Rewrite the rows below with "pie" changed to "pie chart" and every other word left as is. Omit the pictures from your version.

--- Record excerpts ---

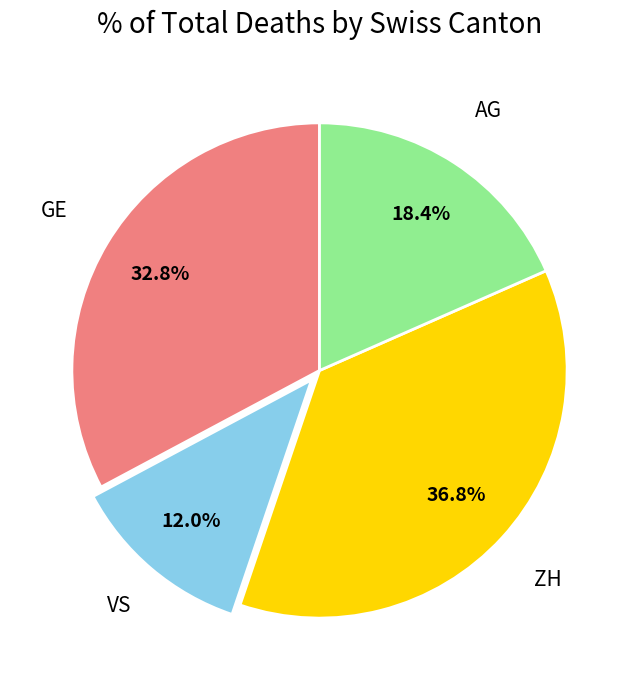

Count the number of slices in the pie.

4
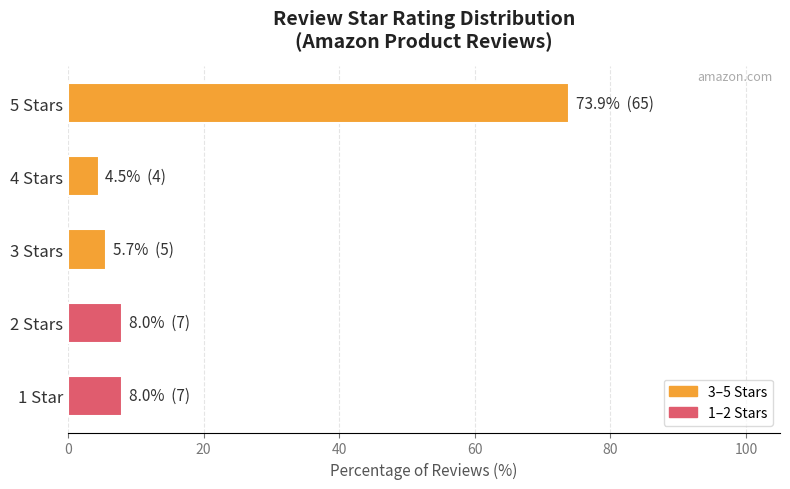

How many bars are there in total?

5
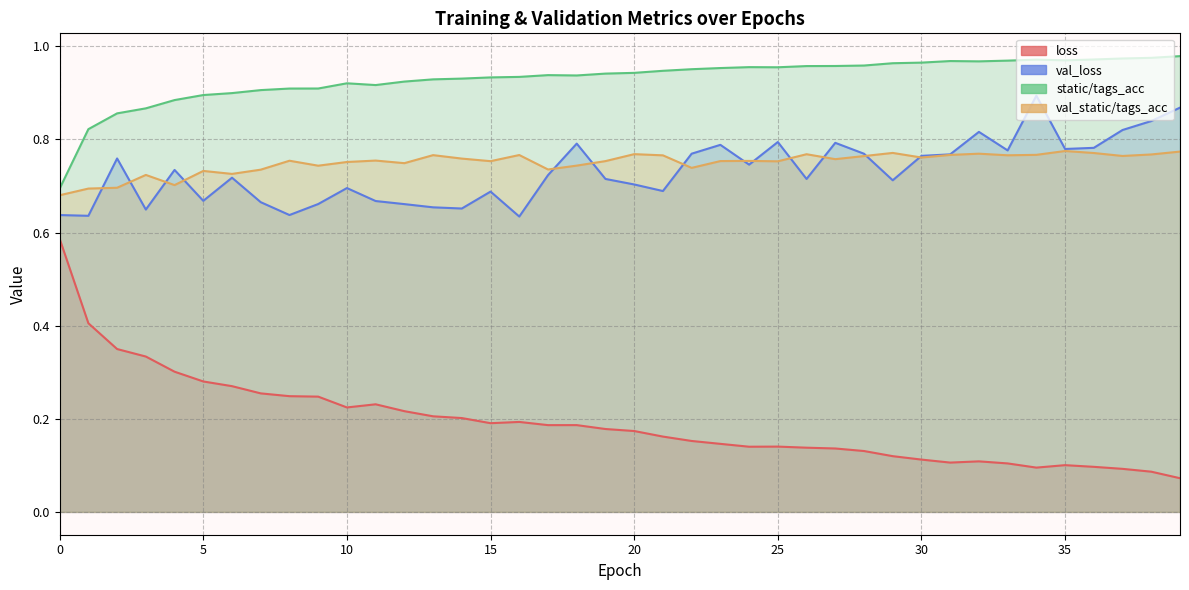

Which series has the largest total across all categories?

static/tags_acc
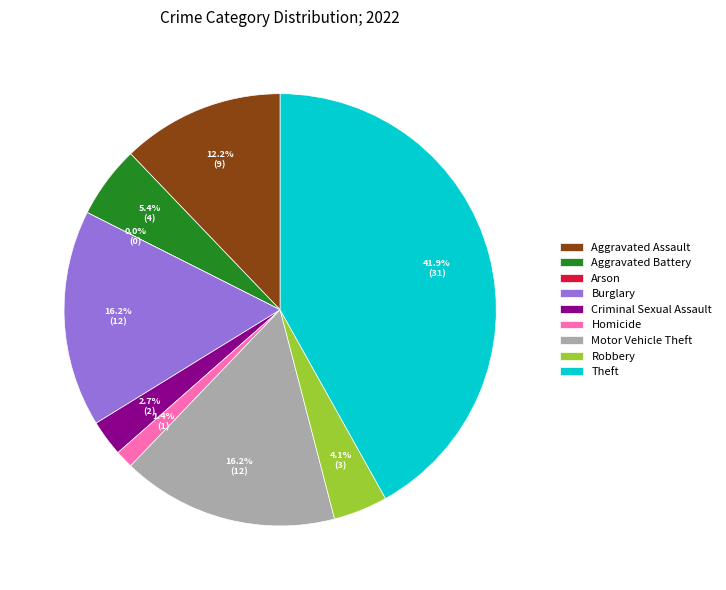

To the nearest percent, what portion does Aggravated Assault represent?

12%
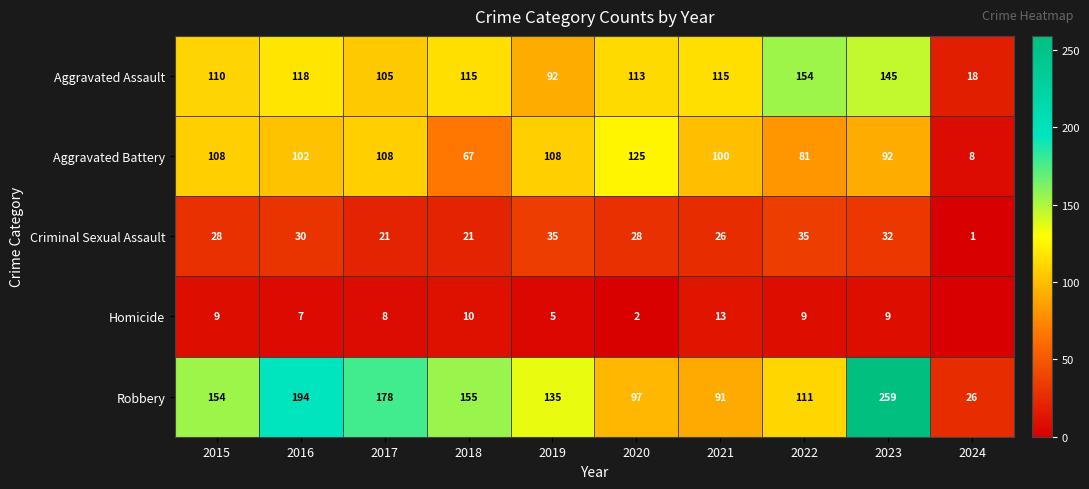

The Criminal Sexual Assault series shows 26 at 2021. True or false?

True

---

### Answer to this exercise
Count the number of slices in the pie chart.

4

How many bars are there in total?

5

Which series has the largest total across all categories?

static/tags_acc

To the nearest percent, what portion does Aggravated Assault represent?

12%

The Criminal Sexual Assault series shows 26 at 2021. True or false?

True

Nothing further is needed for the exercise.